§ WHAT IS REQUIRED: Return, exactly and in full, the lines of the records below starting at the one with "toy train: present" and ending at the one with "mug: present [683,456,764,523]", and no other lines.
___ GIVEN DATA ___
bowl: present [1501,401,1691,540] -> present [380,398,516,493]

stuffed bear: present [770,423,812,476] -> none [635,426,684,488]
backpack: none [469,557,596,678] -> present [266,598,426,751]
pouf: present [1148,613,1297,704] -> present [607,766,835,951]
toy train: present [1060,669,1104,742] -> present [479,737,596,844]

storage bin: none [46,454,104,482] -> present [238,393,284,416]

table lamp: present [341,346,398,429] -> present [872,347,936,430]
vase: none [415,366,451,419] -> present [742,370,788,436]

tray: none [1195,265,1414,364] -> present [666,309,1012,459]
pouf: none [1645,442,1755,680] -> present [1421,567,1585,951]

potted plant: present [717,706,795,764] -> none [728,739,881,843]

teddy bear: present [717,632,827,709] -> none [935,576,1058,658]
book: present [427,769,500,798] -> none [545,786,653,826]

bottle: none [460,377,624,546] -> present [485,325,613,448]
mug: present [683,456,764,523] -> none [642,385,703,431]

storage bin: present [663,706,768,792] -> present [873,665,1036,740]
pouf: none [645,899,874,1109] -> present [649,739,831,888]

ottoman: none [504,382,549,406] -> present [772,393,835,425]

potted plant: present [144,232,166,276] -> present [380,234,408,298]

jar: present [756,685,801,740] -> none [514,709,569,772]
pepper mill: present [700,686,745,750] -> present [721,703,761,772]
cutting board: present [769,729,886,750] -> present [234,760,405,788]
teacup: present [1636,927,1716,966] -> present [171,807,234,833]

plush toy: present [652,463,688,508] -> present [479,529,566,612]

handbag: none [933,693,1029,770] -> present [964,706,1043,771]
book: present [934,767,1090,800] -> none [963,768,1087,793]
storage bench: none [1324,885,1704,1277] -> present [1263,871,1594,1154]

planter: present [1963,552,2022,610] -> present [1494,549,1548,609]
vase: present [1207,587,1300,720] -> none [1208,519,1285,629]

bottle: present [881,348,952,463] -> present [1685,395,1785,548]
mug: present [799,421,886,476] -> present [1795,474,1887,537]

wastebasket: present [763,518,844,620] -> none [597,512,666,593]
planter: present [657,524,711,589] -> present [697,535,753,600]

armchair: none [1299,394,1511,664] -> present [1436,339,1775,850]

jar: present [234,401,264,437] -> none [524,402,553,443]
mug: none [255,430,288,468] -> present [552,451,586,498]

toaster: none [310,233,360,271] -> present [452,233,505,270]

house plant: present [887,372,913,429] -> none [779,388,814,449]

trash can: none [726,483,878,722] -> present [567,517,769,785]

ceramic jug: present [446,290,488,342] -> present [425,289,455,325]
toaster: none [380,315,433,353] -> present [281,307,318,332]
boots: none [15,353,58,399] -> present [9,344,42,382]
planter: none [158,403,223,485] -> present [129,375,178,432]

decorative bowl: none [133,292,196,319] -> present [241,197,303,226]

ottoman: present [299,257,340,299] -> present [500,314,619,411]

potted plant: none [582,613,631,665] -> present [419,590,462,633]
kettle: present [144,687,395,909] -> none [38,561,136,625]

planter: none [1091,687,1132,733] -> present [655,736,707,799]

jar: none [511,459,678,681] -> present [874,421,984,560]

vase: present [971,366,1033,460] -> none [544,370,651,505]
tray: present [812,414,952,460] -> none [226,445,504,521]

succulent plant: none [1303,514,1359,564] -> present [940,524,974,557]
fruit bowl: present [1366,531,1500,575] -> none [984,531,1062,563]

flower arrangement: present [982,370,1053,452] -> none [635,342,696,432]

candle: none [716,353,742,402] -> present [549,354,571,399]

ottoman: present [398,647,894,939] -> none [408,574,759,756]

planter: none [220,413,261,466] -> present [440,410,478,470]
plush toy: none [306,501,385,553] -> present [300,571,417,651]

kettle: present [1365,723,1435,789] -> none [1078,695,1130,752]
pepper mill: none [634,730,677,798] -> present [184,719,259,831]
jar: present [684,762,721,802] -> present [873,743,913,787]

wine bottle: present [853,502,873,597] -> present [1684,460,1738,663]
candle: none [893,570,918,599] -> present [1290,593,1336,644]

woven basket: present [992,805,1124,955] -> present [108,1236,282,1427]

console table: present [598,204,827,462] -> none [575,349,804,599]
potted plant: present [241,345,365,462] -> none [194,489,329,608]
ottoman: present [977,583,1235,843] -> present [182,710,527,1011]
___
§ RESULT:
toy train: present [1060,669,1104,742] -> present [479,737,596,844]

storage bin: none [46,454,104,482] -> present [238,393,284,416]

table lamp: present [341,346,398,429] -> present [872,347,936,430]
vase: none [415,366,451,419] -> present [742,370,788,436]

tray: none [1195,265,1414,364] -> present [666,309,1012,459]
pouf: none [1645,442,1755,680] -> present [1421,567,1585,951]

potted plant: present [717,706,795,764] -> none [728,739,881,843]

teddy bear: present [717,632,827,709] -> none [935,576,1058,658]
book: present [427,769,500,798] -> none [545,786,653,826]

bottle: none [460,377,624,546] -> present [485,325,613,448]
mug: present [683,456,764,523] -> none [642,385,703,431]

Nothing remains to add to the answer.